The Staudinger ligation proved particularly powerful for imaging cultured cells after Bertozzi and her colleagues developed “smart” probes, fluorophores that turn on only after they have reacted with the azide reporter in the target glycans. It also proved safe for living systems and was used for tagging glycoproteins in mice. However, the Staudinger ligation was much too slow to capture the action of most of the biological processes involving glycans.

Meanwhile, at the start of this century the “click-chemistry” concept was being developed by Barry Sharpless of the Scripps Research Institute, in which molecules are reacted to rapidly assemble without interference by surrounding functionalities. One of the click-chemistry reactions, the copper-catalyzed addition of azides and alkynes, hydrocarbons that are rare in living systems, is about 25 times faster than the Staudinger ligation and would be excellent for bioorthogonal chemistry except that the copper catalyst is toxic to living systems.

This click chemistry reaction was itself inspired by the 1950s work of Rolf Huisgen, who described the reaction between azides and alkynes as a 1,3-dipolar cycloaddition.
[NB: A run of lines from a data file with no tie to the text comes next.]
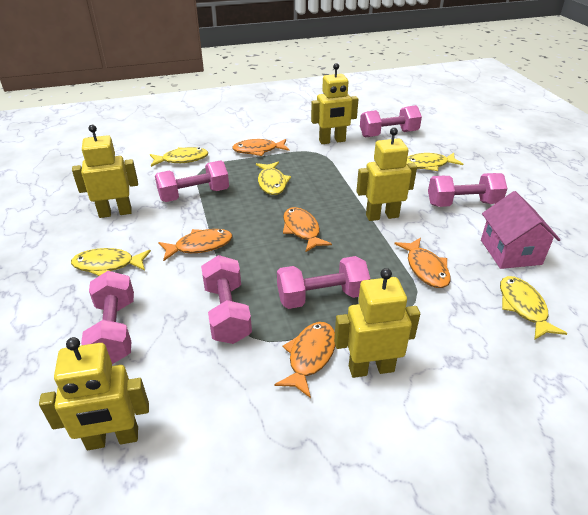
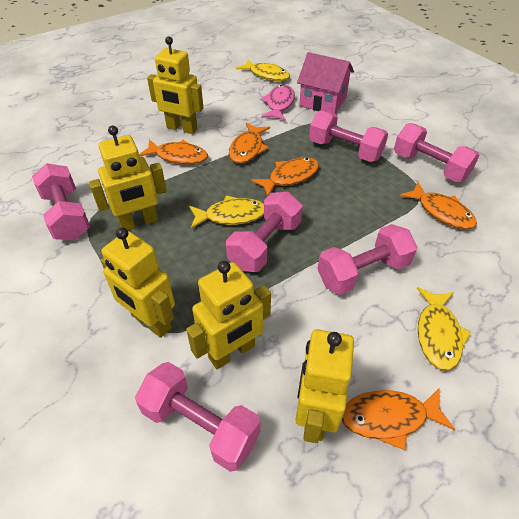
pink fish: 0 -> 1
yellow fish: 5 -> 3

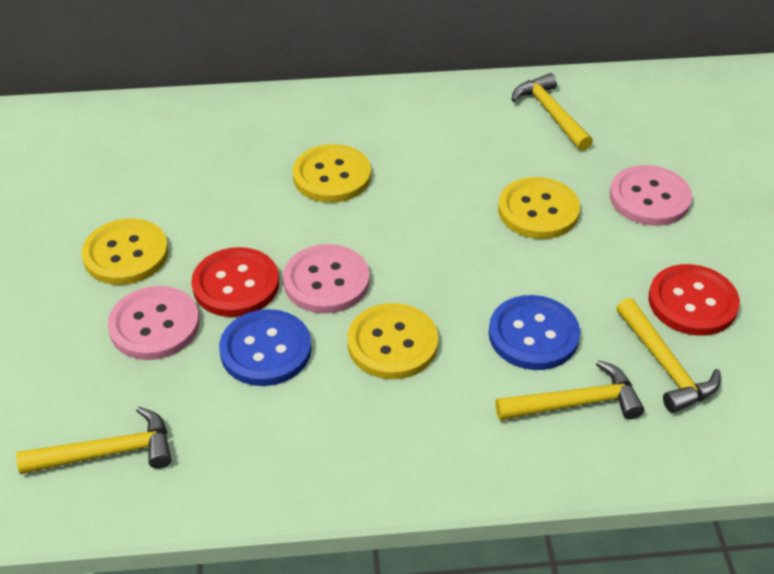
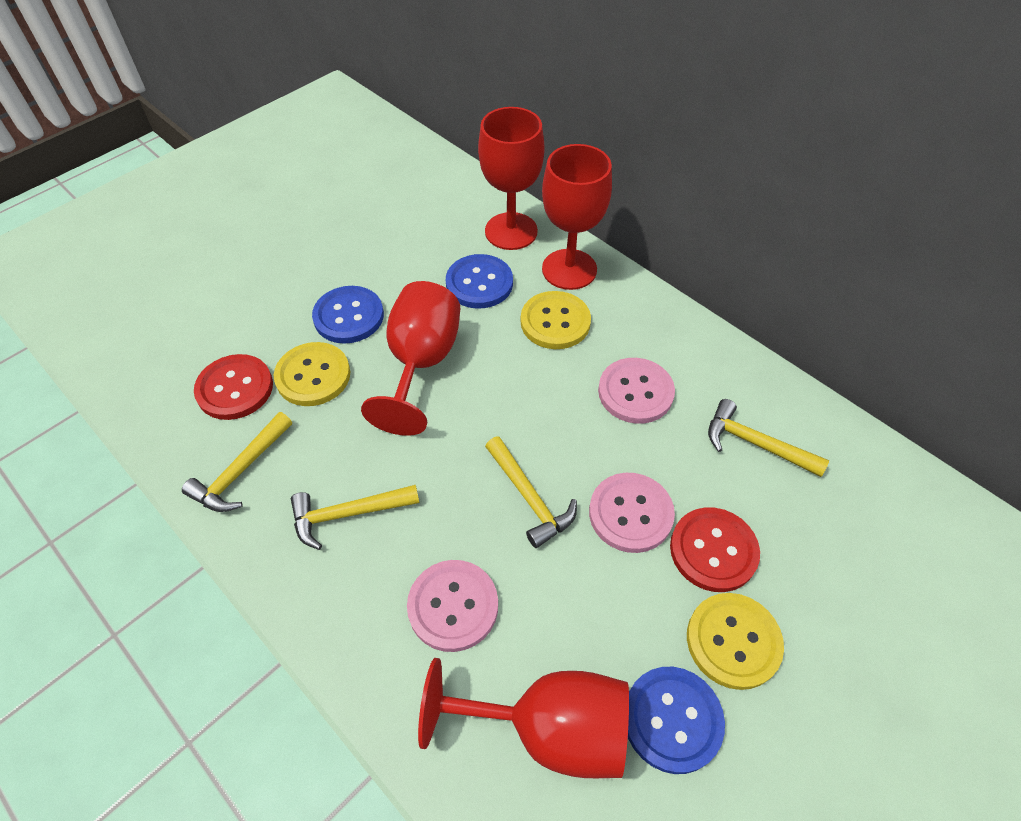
blue button: 2 -> 3
red goblet: 0 -> 4
yellow button: 4 -> 3

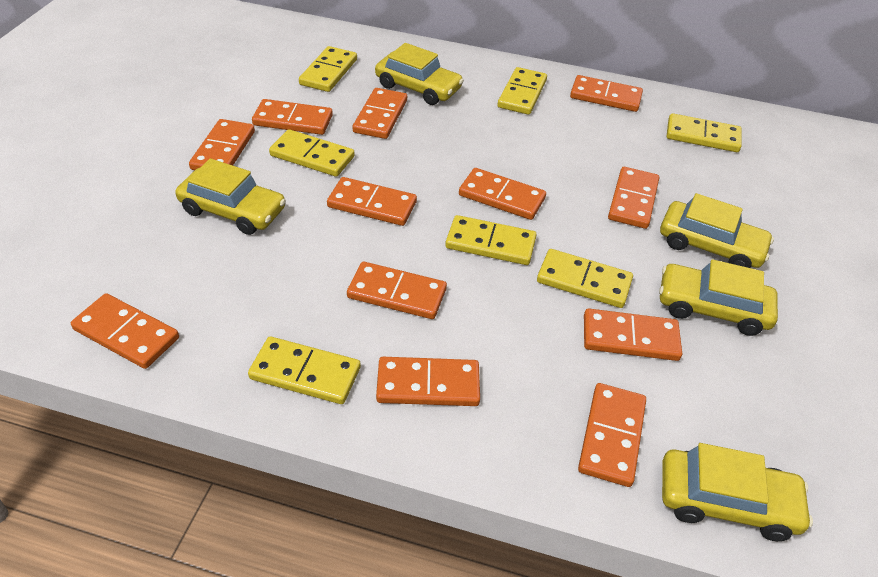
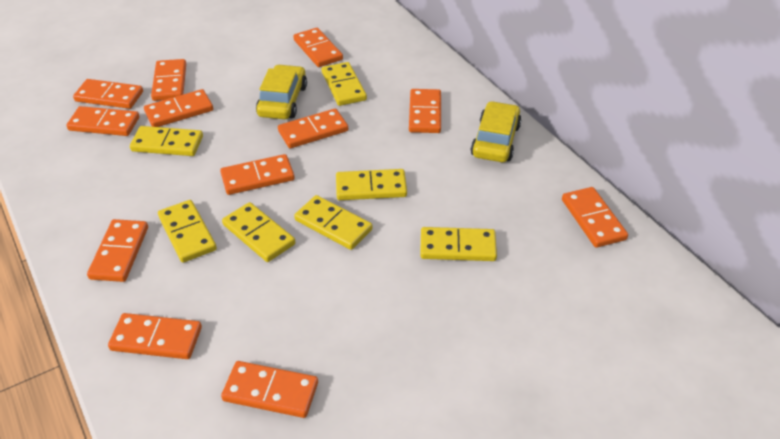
yellow car: 5 -> 2

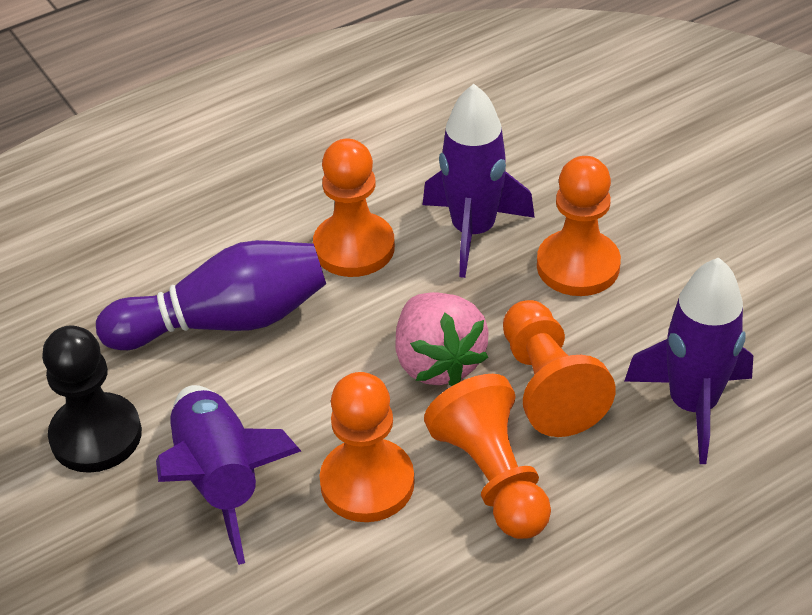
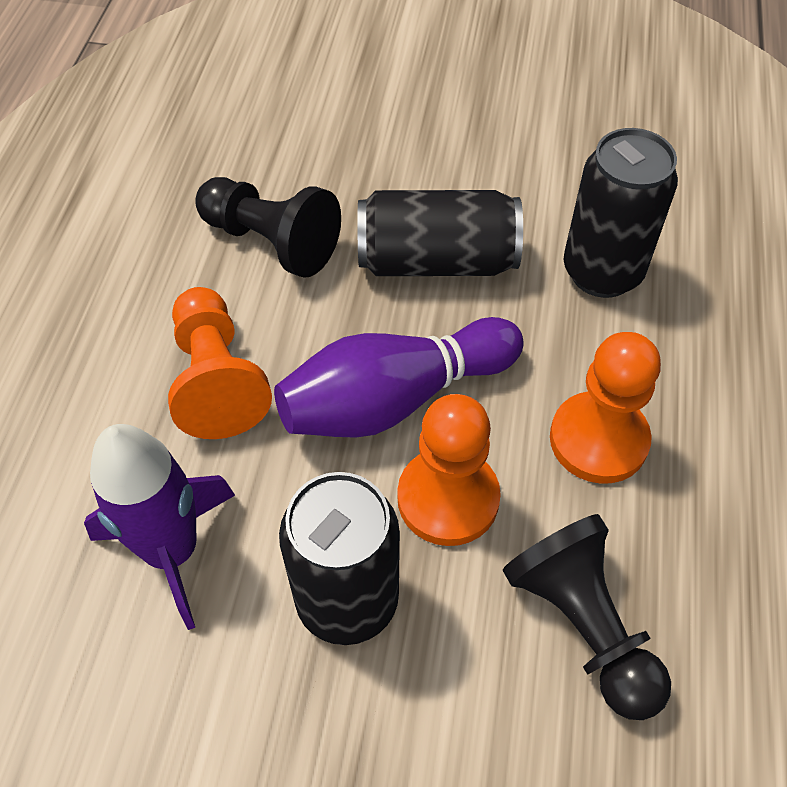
black can: 0 -> 3
black pawn: 1 -> 2
orange pawn: 5 -> 3
pink strawberry: 1 -> 0
purple rocket: 3 -> 1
In 2008, Bertozzi and her colleagues redesigned this azide-alkyne reaction using a ring-shaped molecule called a cyclooctyne (difluorinated cyclotoctyne or DIFO) to produce a copper-free version of click-chemistry that is safe for living systems.

“This copper-free click reaction of azides and cyclooctynes combines the biocompatibility of the Staudinger ligation with the fast reaction kinetics of click chemistry,” Bertozzi said.
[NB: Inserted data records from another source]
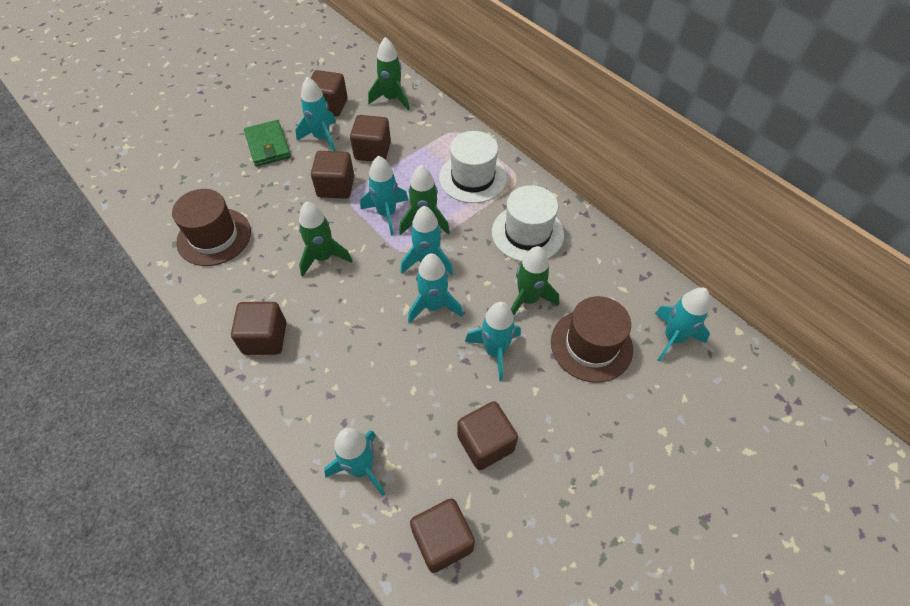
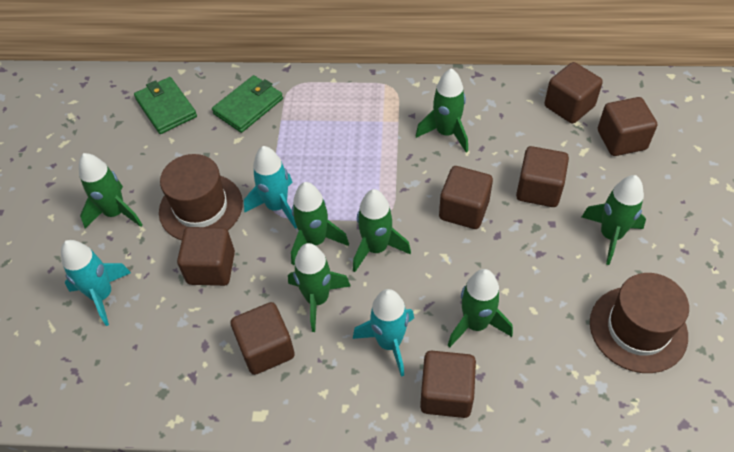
brown cube: 6 -> 7
green rocket: 4 -> 7
green wallet: 1 -> 2
turquoise rocket: 7 -> 3
white hat: 2 -> 0

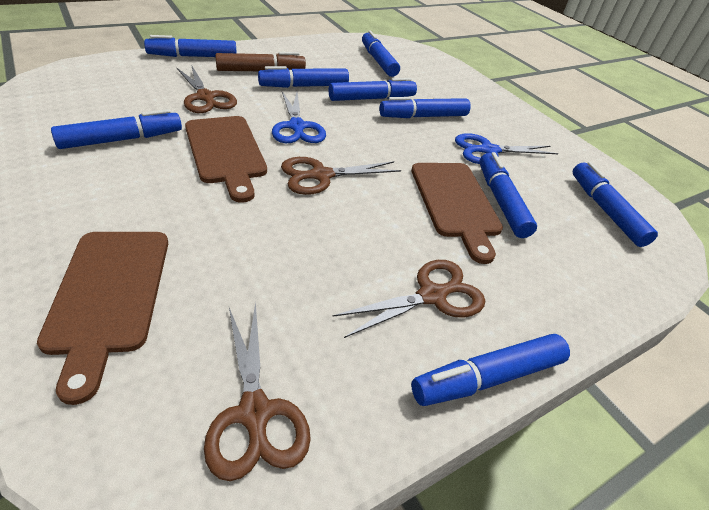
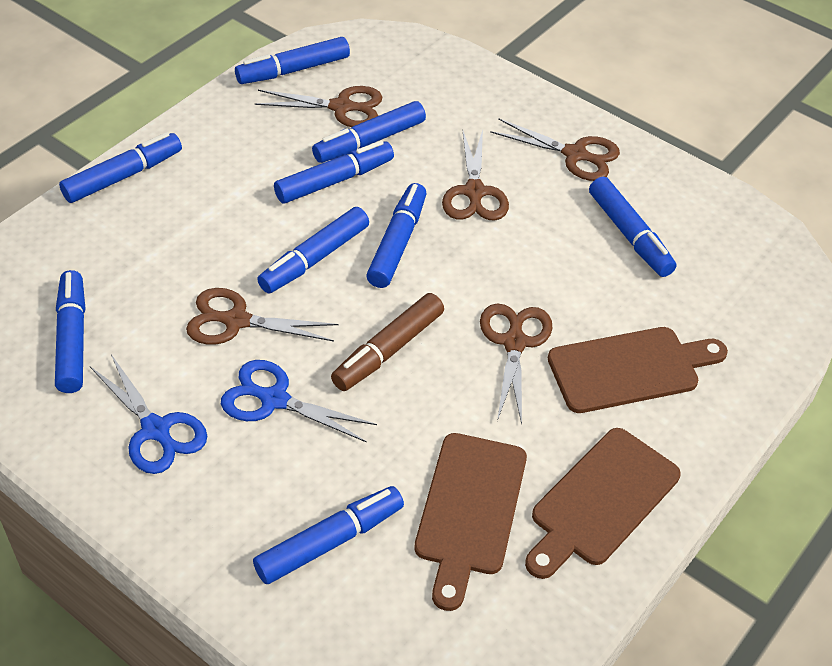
brown scissors: 4 -> 5

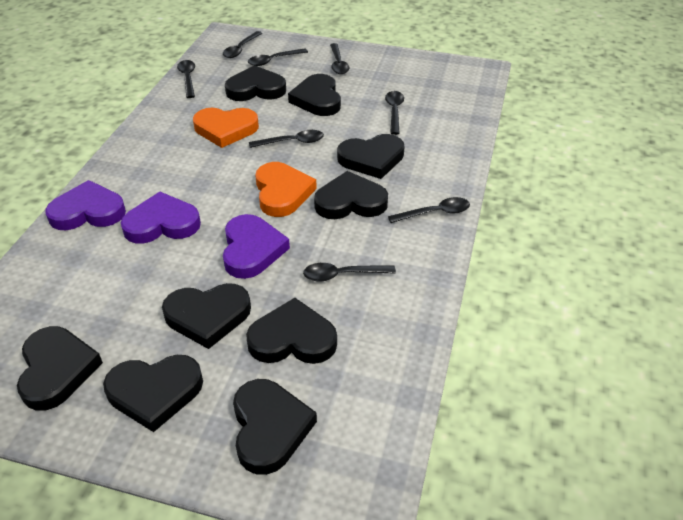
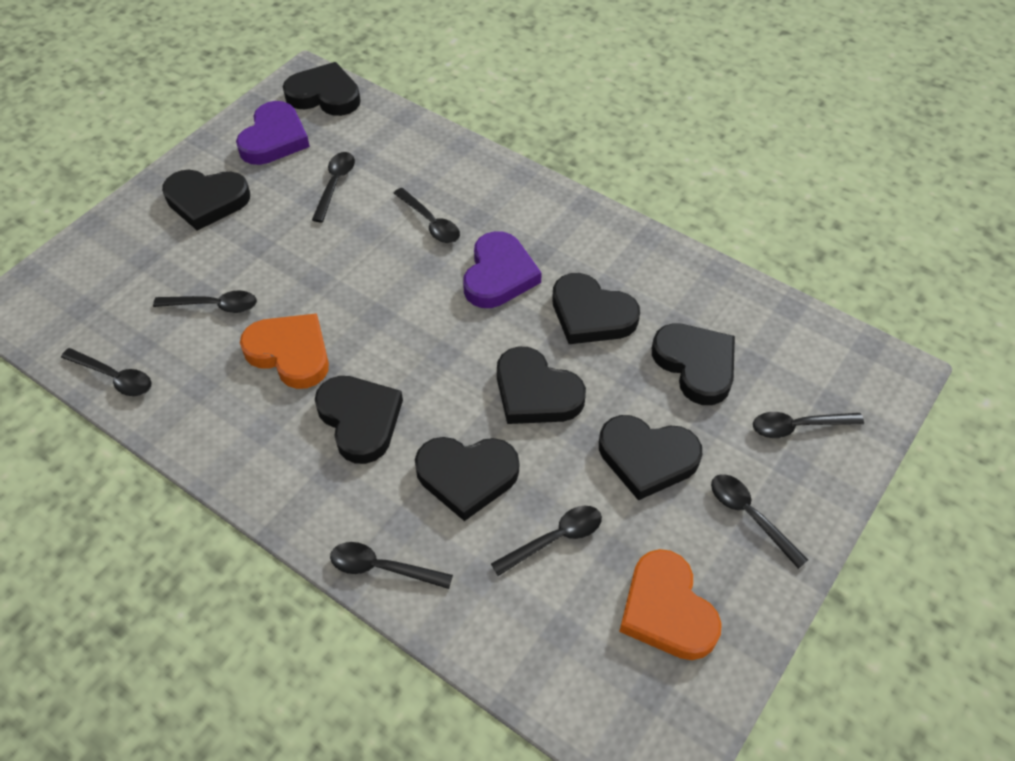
black heart: 9 -> 8
purple heart: 3 -> 2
In her Kavli Lecture, Bertozzi described using the copper-free click-chemistry reaction to probe glycan dynamics in living cells, live zebrafish embryos and laboratory mice, widely regarded as the model organism for studying human pathology. Her ultimate goal, she said, is to use it to study human cancers.

“If we can visualize sugars on cancer cells and discriminate between sugars on a normal cell we might be able to detect cancers through imaging techniques or follow the progression of a course of drug therapy to see how the drug is affecting the cancer,” Bertozzi said.

She also envisioned scenarios in which bioorthogonal chemistry techniques could be used to deliver a drug to diseased tissue at the concentrations needed to be effective. For example, with an oral drug that is not absorbed well into the blood through the stomach, physicians might use bioorthogonal chemistry to administer the drug’s constituent molecules so that they reach the diseased tissue then recombine into the actual drug for treatment.

In acknowledging the debt of bioorthogonal chemistry to past curiosity-driven research, Bertozzi took a moment to note the dwindling resources and opportunities for scientific inquiries that are not problem-driven.

“Without some curiosity-driven research we won’t leave much of a legacy for the next generation of scientists,” she said.